You meant to say 'just "tobyte" the file in the shell' in order to convert
an MPE file to a bytestream file.
The cp command is smart enough to preserve MPE file attributes, so that when
you do things like copy NMPRGs they will still be good old MPE NMPRGs instead
of unrunable bytestream files.
Quoting from the cp man page:
MPE/iX NOTES
When copying byte stream files, cp performs in the POSIX-compliant
manner described in this man page. When copying non-byte stream files,
cp calls the MPE/iX CI COPY command to perform the task. See the
MPE/iX Reference Supplement (32650-90353) for details on how the COPY
command works.
Quoting from the tobyte man page:
tobyte(1) MPE/iX Shell and Utilities tobyte(1)
______________________________________________________________________
NAME
tobyte -- convert MPE record files to byte stream files
SYNOPSIS
tobyte -at mpe_file [hfs_filename]
DESCRIPTION
The tobyte utility reads the file specified as mpe_file and writes it
to the file specified as hfs_filename in byte stream form. mpe_file
must be either an MPE file.group.acct style name or an HFS
(Hierarchical File System) name with a leading slash (that is, /name)

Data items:
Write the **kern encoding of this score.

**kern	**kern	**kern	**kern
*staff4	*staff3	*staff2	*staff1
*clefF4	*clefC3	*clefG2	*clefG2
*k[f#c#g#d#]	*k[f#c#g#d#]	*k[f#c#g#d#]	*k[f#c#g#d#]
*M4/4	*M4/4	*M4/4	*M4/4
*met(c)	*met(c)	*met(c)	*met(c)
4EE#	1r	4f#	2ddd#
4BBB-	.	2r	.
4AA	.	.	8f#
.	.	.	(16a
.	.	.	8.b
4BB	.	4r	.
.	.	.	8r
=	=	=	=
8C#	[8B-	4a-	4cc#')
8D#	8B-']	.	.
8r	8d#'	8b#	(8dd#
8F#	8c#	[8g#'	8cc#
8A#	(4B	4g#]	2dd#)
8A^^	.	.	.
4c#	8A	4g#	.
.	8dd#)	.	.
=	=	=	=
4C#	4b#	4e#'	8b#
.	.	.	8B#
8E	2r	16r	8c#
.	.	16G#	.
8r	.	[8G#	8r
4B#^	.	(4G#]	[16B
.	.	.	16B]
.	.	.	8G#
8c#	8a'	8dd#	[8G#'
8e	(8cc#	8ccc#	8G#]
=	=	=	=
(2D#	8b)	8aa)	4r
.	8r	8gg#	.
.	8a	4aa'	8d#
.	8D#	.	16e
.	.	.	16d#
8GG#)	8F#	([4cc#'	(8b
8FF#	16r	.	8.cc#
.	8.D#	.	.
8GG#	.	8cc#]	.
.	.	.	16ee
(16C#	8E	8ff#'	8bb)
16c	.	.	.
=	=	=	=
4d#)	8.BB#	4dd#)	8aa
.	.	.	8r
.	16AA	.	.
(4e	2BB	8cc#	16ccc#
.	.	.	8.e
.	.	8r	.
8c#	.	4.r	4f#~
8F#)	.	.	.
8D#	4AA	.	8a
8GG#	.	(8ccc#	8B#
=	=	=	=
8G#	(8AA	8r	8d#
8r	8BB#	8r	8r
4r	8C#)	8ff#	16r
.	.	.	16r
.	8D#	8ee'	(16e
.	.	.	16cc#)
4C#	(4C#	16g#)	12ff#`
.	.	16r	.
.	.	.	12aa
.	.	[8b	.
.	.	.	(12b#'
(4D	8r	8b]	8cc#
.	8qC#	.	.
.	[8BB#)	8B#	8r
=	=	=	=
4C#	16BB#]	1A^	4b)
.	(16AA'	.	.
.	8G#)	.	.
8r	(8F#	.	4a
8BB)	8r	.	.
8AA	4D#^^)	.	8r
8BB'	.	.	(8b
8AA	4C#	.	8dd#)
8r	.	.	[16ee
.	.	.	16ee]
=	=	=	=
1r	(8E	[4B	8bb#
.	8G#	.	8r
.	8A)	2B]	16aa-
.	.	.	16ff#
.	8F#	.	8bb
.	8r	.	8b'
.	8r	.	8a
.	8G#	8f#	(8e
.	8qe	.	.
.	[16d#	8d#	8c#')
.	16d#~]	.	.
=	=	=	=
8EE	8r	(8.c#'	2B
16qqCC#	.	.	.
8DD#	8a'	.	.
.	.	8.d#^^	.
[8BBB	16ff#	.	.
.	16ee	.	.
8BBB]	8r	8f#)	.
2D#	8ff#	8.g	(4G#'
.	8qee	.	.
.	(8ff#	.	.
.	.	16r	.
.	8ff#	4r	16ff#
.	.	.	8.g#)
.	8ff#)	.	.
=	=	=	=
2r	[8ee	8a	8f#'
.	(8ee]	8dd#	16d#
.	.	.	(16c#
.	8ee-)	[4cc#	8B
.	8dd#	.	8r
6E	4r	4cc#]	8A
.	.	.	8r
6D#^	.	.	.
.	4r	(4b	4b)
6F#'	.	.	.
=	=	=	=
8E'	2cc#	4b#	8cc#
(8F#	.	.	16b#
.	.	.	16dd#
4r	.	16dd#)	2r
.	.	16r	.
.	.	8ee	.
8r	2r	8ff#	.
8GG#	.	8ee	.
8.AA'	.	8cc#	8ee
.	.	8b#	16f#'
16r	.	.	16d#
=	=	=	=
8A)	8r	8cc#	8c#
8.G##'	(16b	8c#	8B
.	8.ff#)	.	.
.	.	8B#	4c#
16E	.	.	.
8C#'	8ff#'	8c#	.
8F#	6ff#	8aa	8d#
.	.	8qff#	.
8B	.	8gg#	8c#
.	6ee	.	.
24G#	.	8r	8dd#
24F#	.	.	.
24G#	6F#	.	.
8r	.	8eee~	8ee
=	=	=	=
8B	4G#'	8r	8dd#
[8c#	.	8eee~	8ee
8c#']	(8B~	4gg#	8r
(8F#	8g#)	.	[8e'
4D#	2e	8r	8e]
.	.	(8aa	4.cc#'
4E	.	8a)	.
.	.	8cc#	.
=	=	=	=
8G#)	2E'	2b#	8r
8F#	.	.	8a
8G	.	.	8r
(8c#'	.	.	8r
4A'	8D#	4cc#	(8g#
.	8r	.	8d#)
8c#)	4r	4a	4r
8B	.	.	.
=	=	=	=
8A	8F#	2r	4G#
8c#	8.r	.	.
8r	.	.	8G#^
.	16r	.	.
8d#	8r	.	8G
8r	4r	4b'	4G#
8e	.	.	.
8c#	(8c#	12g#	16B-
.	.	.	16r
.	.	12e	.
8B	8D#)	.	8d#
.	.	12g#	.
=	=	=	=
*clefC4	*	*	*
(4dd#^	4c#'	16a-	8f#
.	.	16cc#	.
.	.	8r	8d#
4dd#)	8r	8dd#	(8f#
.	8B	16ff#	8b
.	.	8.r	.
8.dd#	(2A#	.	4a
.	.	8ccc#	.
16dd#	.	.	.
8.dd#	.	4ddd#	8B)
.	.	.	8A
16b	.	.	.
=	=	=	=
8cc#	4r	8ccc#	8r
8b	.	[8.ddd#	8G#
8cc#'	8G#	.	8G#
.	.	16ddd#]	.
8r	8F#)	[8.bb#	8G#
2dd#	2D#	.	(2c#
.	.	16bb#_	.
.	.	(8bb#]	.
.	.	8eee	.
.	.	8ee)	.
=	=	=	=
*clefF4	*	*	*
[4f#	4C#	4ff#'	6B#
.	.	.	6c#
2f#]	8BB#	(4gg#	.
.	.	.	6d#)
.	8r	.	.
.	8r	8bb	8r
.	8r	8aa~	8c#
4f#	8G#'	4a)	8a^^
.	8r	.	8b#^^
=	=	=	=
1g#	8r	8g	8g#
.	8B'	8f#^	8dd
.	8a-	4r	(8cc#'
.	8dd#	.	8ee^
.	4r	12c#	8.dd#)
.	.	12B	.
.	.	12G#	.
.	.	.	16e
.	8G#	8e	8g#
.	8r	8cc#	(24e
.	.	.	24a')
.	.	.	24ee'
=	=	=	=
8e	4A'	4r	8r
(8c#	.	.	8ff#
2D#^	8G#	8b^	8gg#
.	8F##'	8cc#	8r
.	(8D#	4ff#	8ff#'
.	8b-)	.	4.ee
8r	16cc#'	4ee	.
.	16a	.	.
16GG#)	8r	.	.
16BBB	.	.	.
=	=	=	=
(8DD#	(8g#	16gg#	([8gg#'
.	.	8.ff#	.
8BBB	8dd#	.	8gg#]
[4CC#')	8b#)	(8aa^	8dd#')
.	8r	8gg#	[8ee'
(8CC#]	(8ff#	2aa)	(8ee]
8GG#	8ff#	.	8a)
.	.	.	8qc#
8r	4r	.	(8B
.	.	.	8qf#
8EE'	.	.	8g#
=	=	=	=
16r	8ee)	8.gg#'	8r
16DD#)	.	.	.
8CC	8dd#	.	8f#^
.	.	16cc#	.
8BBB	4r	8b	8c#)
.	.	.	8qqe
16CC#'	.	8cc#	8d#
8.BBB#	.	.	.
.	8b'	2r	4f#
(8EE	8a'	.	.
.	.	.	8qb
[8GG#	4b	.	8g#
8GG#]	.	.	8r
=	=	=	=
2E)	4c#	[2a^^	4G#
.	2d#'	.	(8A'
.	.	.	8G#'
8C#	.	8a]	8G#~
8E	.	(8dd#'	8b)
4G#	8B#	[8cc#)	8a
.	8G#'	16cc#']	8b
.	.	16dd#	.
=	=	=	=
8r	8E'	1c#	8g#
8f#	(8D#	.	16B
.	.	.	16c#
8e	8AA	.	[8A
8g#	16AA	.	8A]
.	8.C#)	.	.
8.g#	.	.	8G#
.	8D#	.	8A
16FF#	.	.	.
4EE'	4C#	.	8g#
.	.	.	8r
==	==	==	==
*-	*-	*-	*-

> _Tasks and exercises_:
1 – Which section headings appear in the tobyte man page quoted in the message on MPE file conversion?
2 – Which lines in the entries contain the string "kern"? Pull out each of them.

> _Replies_:
1 – NAME, SYNOPSIS, DESCRIPTION

2 –
Write the **kern encoding of this score.
**kern	**kern	**kern	**kern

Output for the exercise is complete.